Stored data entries
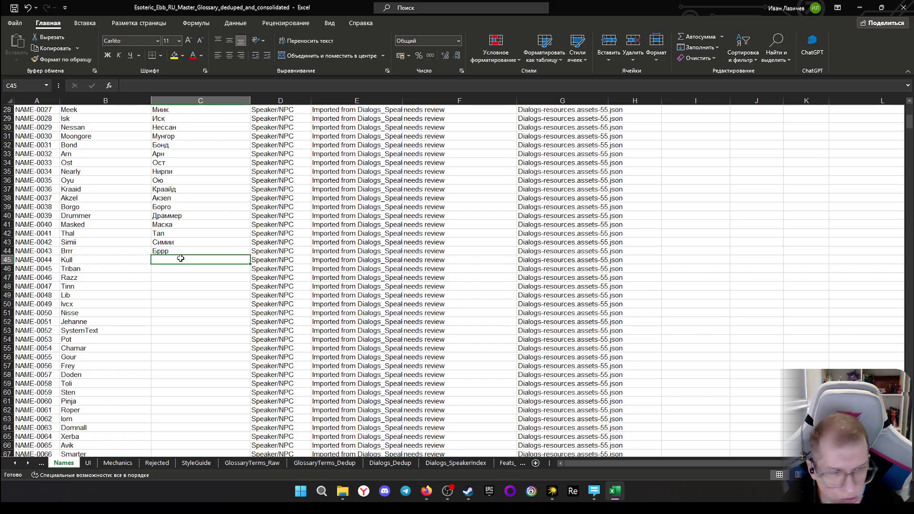
{"action": "type", "text": "Ку"}
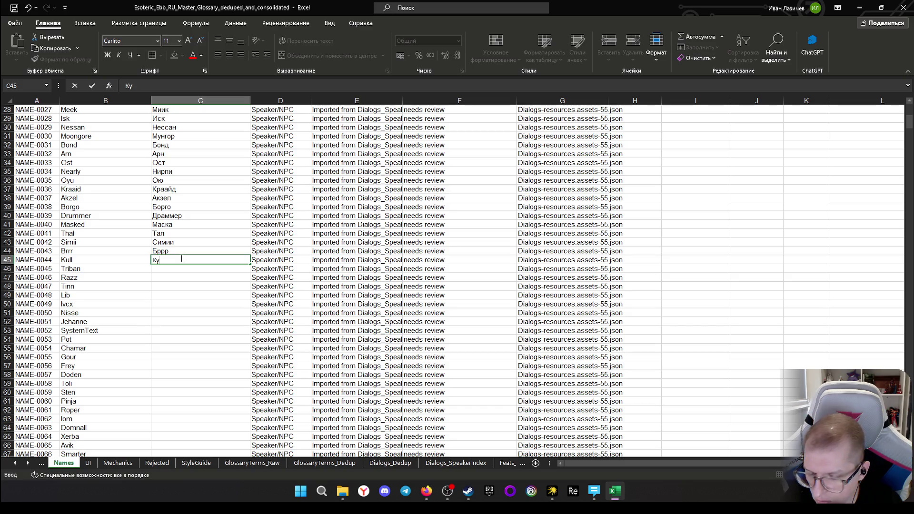
{"action": "type", "text": "лл"}
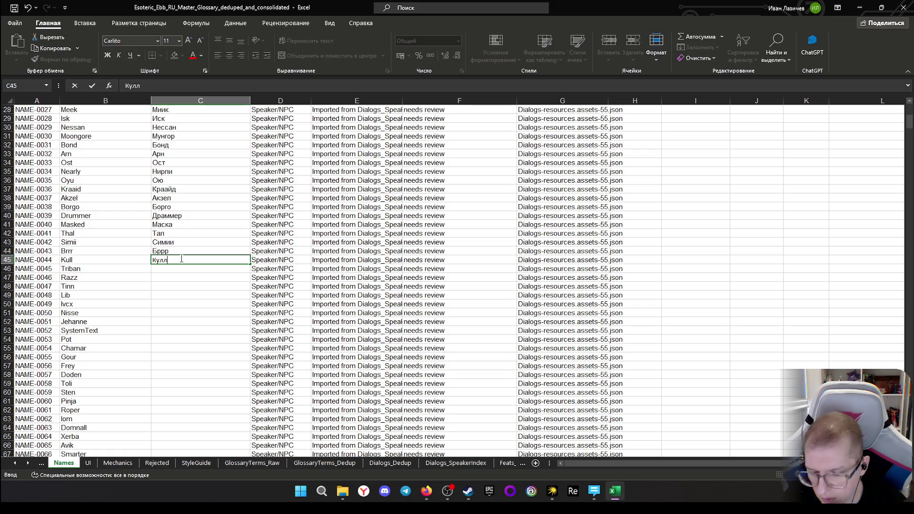
Enter Кулл, Трибан, Разз, Тинн and Либ for Kull through Lib
{"action": "key", "text": "Return"}
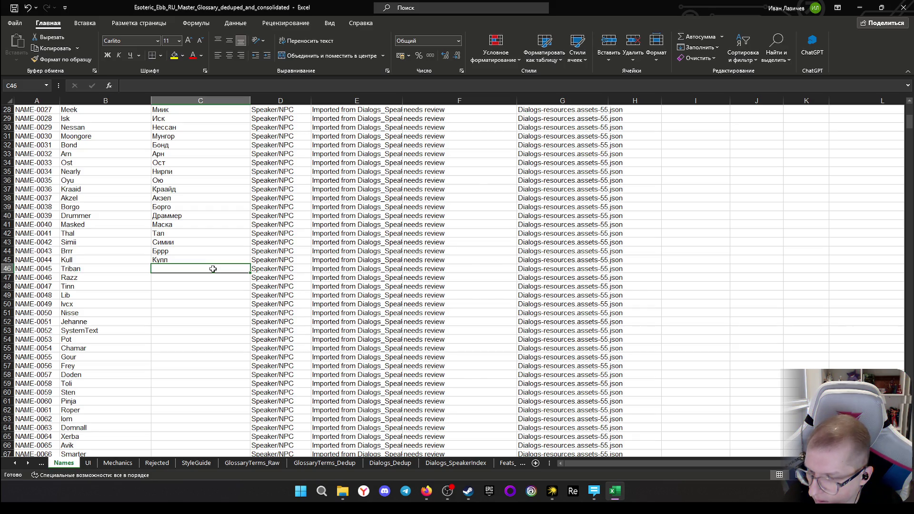
{"action": "type", "text": "Три"}
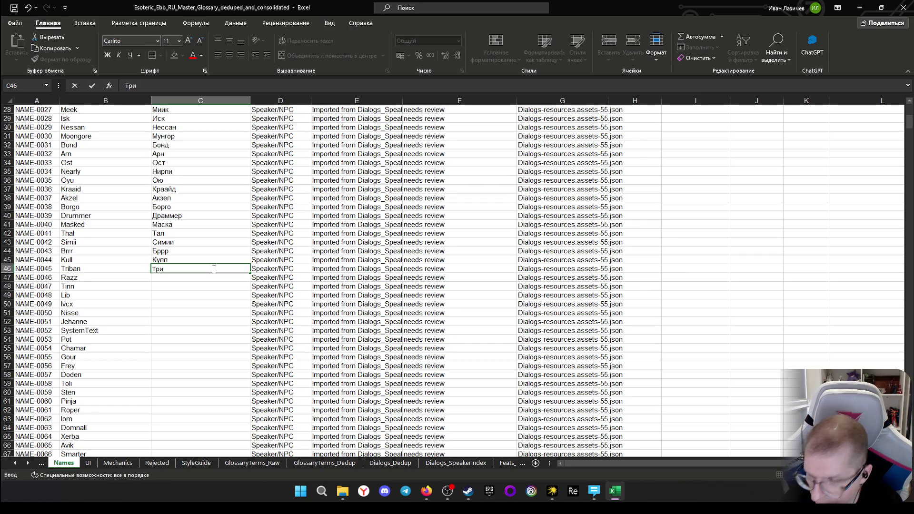
{"action": "type", "text": "бан"}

-- Task directions --
Search the entries above for lines containing the word "type", and copy each one.

-- Result for this task --
{"action": "type", "text": "Ку"}
{"action": "type", "text": "лл"}
{"action": "type", "text": "Три"}
{"action": "type", "text": "бан"}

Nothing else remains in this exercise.